All you need is a subscription to the NBA League Pass, a virtual reality headset, and the free app “NextVR” on your smartphone.
CBS News correspondent Dana Jacobson gave the technology a try.
“I mean, the players are like, there. I should be touching them but I’m not,” Jacobson said. “It’s so clear. I don’t know how to describe it. It’s just unreal.”
“Traditionally, sport has been watched on a flat screen and now for the first time in history, we take you inside the screen in a way that you’ve never been able to stream content,” said Danny Keens, vice president of content at NextVR -- NBA Digital’s partner in a weekly virtual reality broadcast.
“We can’t just be different from traditional television; we have be better than television and we can’t just be different from being at the game,” Keens said. “We have to be better than being at the game.”
“What was it like the first time you watched that full broadcast with the NextVR technology?” Jacobson asked Jeff Marsilio, who heads the venture for the NBA.
“I was nervous and then I was really excited as I saw it really come together,” said Marsilio. “We sat the camera at a courtside table and just you know, filmed -- no real production, nothing more than just filming and capturing. But when we watched the experience, we were blown away.”
But to broadcast a game each week, the league realized it needed to do more.
“It’s not enough to simply put the camera down and walk away,” Marsilio said. “What we’ve discovered is you really do need the context that you get from some of the more traditional things that we see in television.”
That means an entire broadcast crew -- up to eight unmanned cameras with 180-degree views -- are set up throughout the arena, including one on the stanchion of each basket and one center court on the scorers’ table.
“And this is actually your right eye, and this is your left eye,” Keens explained.
“Does it combine in my brain?” Jacobson asked about the headset.
“Yeah it combines actually in the VR Headset. And so that gives you the depth of 3D because each one is slightly off, and in the headset, it puts it back together and it gives you this sense of a 3D world,” Keens said.
One camera is also positioned at a stanchion underneath a basket. Tickets are not available for the seats there.

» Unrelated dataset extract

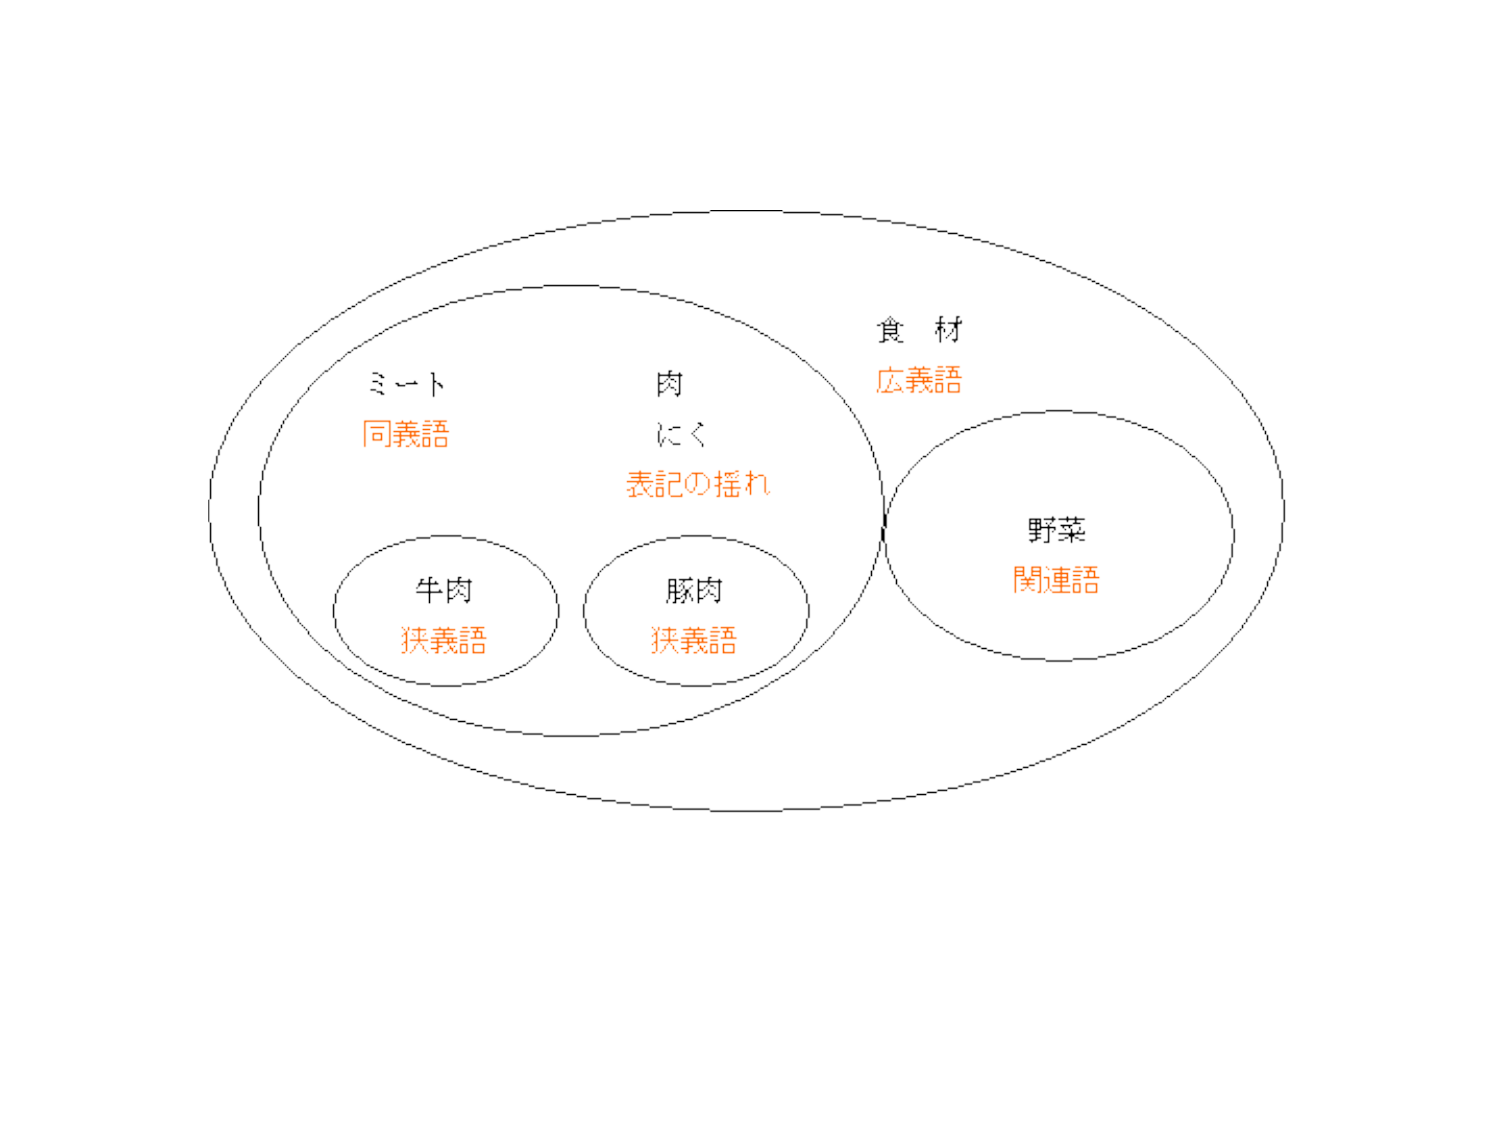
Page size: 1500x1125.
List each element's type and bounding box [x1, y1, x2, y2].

picture [208, 210, 1290, 847]
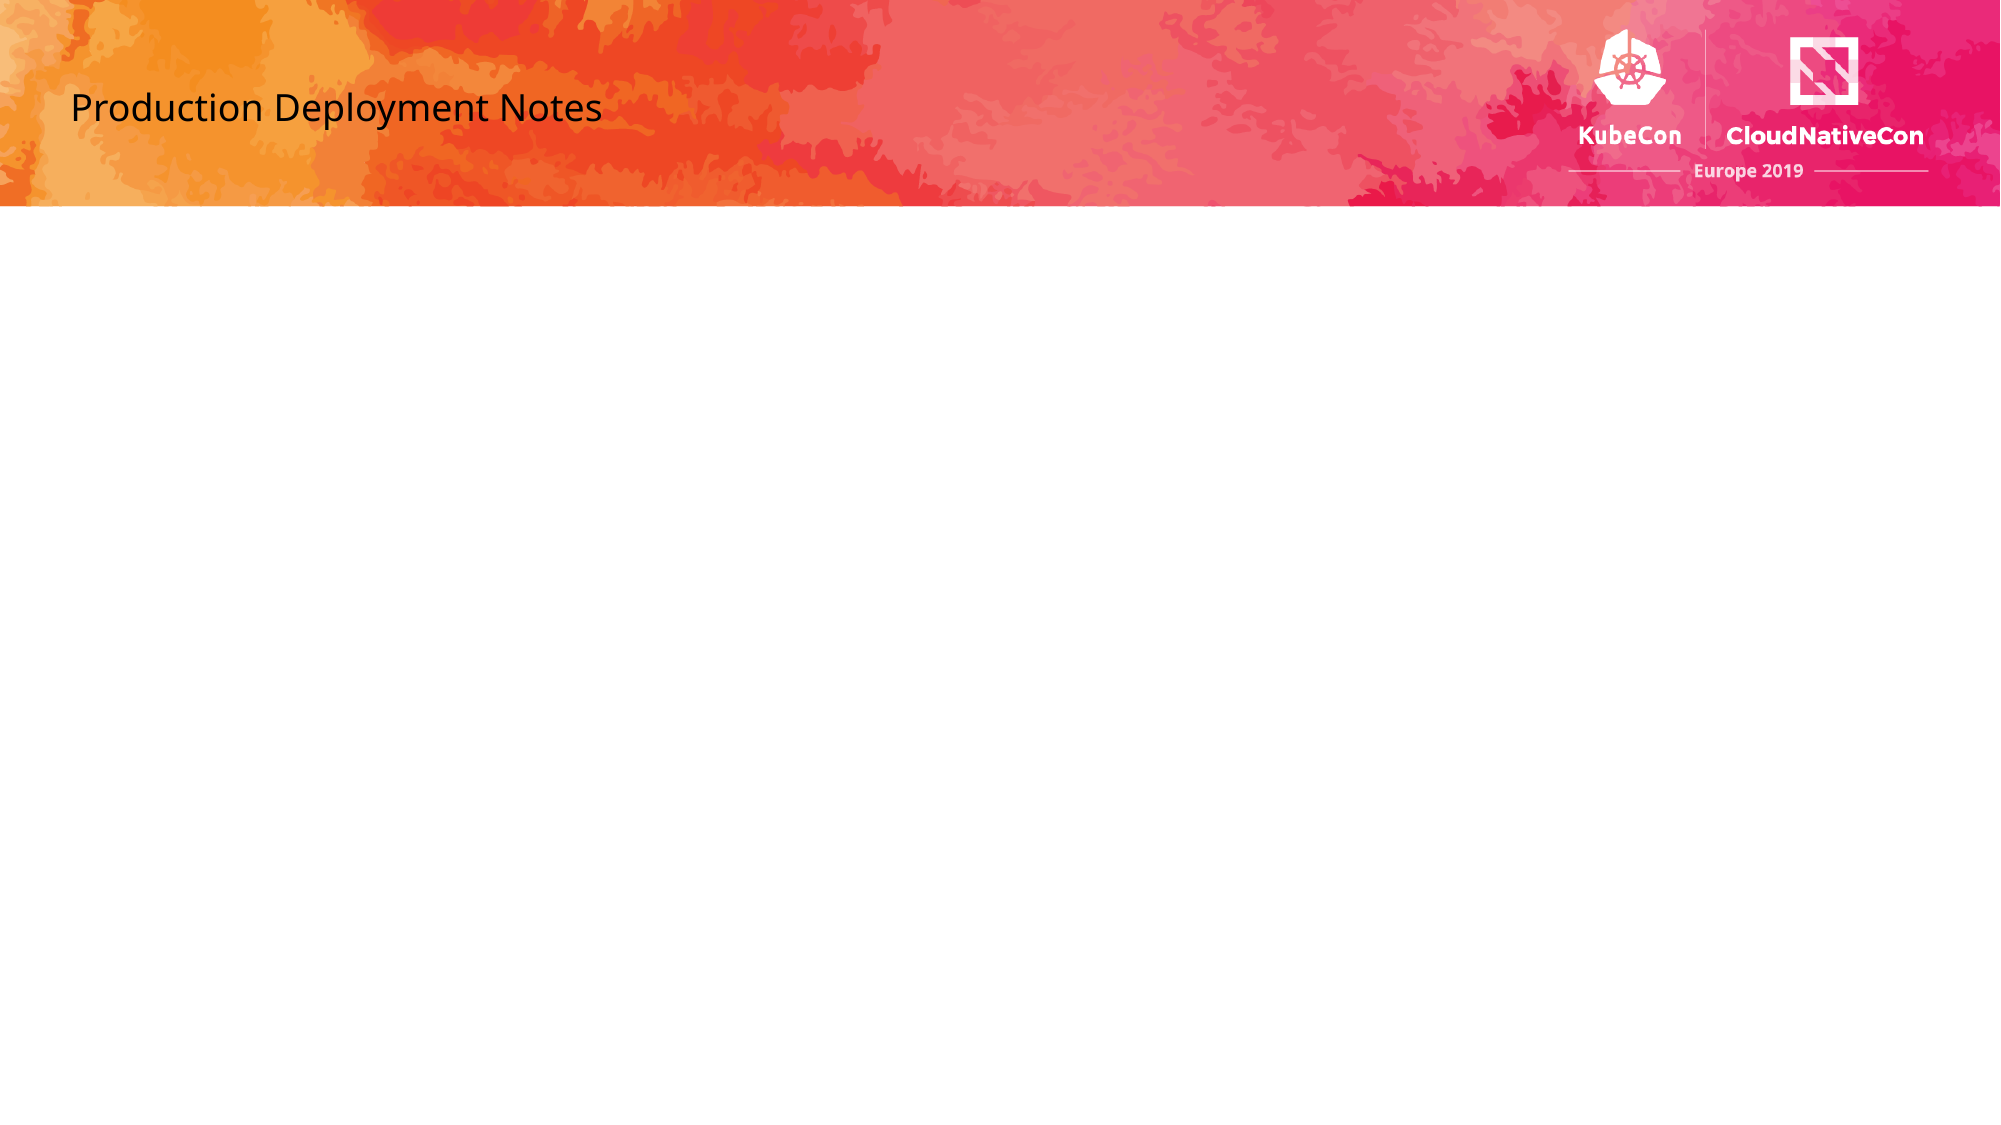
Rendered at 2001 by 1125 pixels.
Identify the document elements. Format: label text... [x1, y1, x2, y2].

“There’s no ticket for that on the basket position. Just in last week’s game, there was a moment when LeBron [James] was running down the court right at you and you feel like, ‘Oh man, he’s coming at me.’ And the hair raises on your arms. It’s pretty exciting,” Marsilio said.
From a designated announce team, to the way a game is cut and even the graphics you see, once the headset goes on, it’s all designed to keep fans engaged.
“There is no multi-tasking, there is no Facebook, no Twitter, there’s no checking emails, there’s no sending a text message,” Keens said. “So you become fully engaged in the content in a way that you’ve never been engaged. So you’re 100 percent committed to watching the game.”
The league is not releasing specific numbers, but told CBS News people are watching the VR games. As for what’s next, both the NBA and NextVR said the technology is rapidly improving so they expect the quality of games and the number of broadcasts to grow.